If you are as bullish as I am about the energy sector, it makes sense to buy stock in companies throughout the entire value chain. The means buying stakes in upstream, midstream, downstream, and (we can’t forget) oil field services. Below, I review two stocks in different industries within the energy sector. My focus is on analyzing their strengths and weaknesses to assist the reader in making an informed investment decision.
Opportunities & Risks for Halliburton Company (NYSE:HAL)
Despite challenges from volatile guar gum prices and overcapacity in domestic driller, there exists a multitude of opportunities for Halliburton. The first one has essentially consistently been boosting its dividend distribution over more than the last six decades, and this is not expected to change any time soon. It is also encouraging to see that earnings per rig has been rising, even in North America. In 2008, the company earned $3.69 million for each rig, and this figure has since changed to $6.46 million.
Halliburton has had several strategic acquisitions, all of which were aimed at improving the product portfolio to provide a full suite of compelling services to upstream producers. A recent example of a strategic acquisition by this company is the buyout of Petris Technology Incorporated. This firm provides innovative solutions that help oil & gas companies optimally manage reservoirs. It will be particularly helpful for Chinese energy companies that are seeking to tap into their country’s rich proven reserves of shale gas. Halliburton has a leading expertise of fracking in the United States and thus is an optimal partner for emerging market players. It has experience in all of the known major sites.
Despite these opportunities Halliburton faces some threats. The first threat is the fierce competition that exists among oil field service companies. All the companies in the industry are pushing to pass on lower costs, which has devastated margins at a time when basins are being crowded and natural gas prices are low. Further, the company is exposed to unfavorable government regulations that can negatively affect the expansion of the company. I would argue, however, that much of the downside has been factored into the stock price, since Marcellus Shale production, for example, is only likely to go up from fracking bans being lifted.
Why You Should Buy Suncor Energy Inc. (USA) (NYSE:SU)
Suncor is a Canadian company specialized on the oil sands, which is facing pressure from excess supply. Management has helped reduce risk by providing a generous capital allocation policy. By the third quarter of 2012, the company had managed to repurchase shares worth $1.5 billion. Shortly after, the company announced that it was going to start another share repurchase program worth $1 billion. Dividends increased by 18% per share, and there is the expectations for more increases in the future.

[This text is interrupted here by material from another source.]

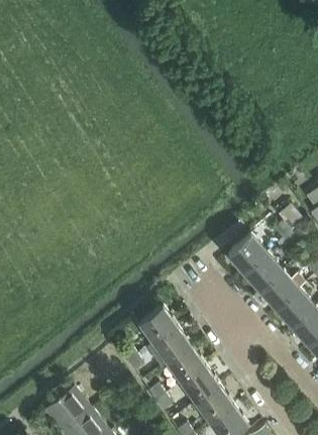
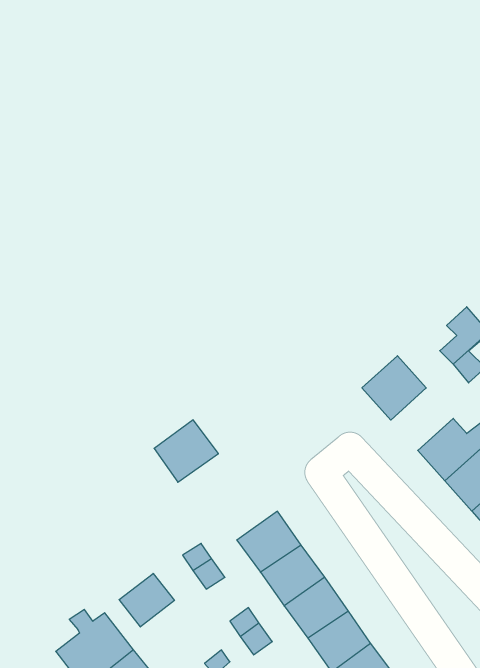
building: [245,253,283,291] -> none
building: [139,307,178,344] -> [154,420,218,482]
building: none -> [119,573,174,627]

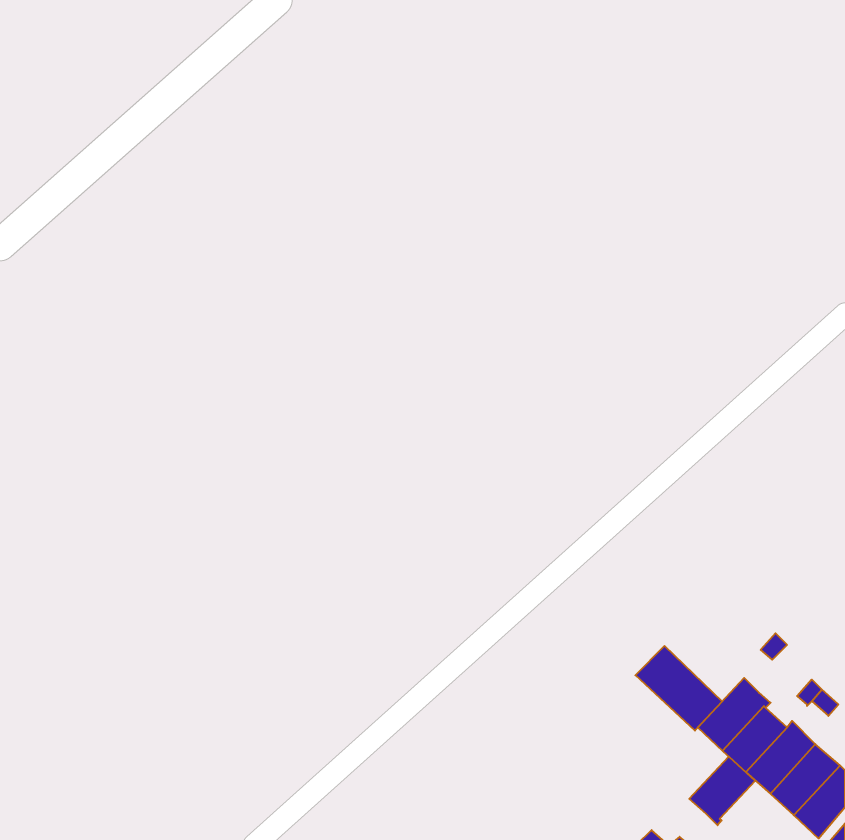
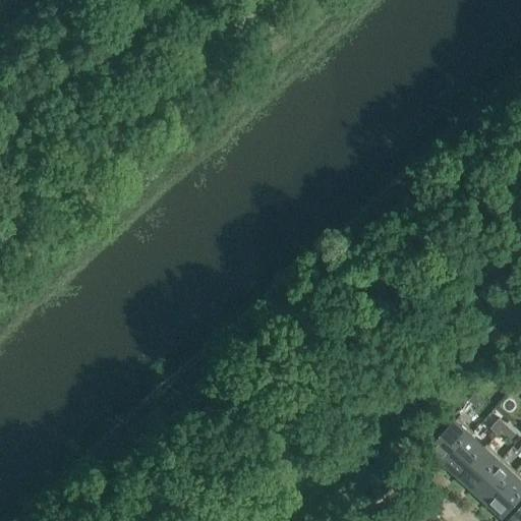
building: [635,646,722,731] -> none
building: [689,756,755,825] -> none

At the same time, Suncor has been working towards reducing the cost of production and expand profit margins in the process. Management is pushing for an 8% annual growth rate until 2020. When you factor in dividend yields, this provides for a nice steady stream of appreciation and income support. The stock’s defensiveness is supported by rich reserves: The current deposits in the oil sand of Canada are estimated to have some trillion barrels of oil. With these kind of reserves, the company expects to continually produce oil for more than a hundred years. The readily available reserves enable the company to save money that could be used for exploration and instead invest in research and development in an effort to come up with more economic ways to extract oil and create value in the process.
Conclusion
Despite the bull run, Halliburton trades reasonably at a respective 14.7x and 10.3x past and forward earnings. Suncor is also reasonable at 9.7x forward earnings. I encourage backing these companies with a more stable producer, Schlumberger Limited. (NYSE:SLB) . It may trade at a premium 19.2x past earnings, but it is forecasted for 17.2% annual EPS growth over the next five years and is highly favored on the Street. The consensus rating is 1.7 out of 5 where 1 is a buy. This is one of the top ratings, and it is reinforced by a recent price target by HSBC Securities that is 25% above the prevailing price.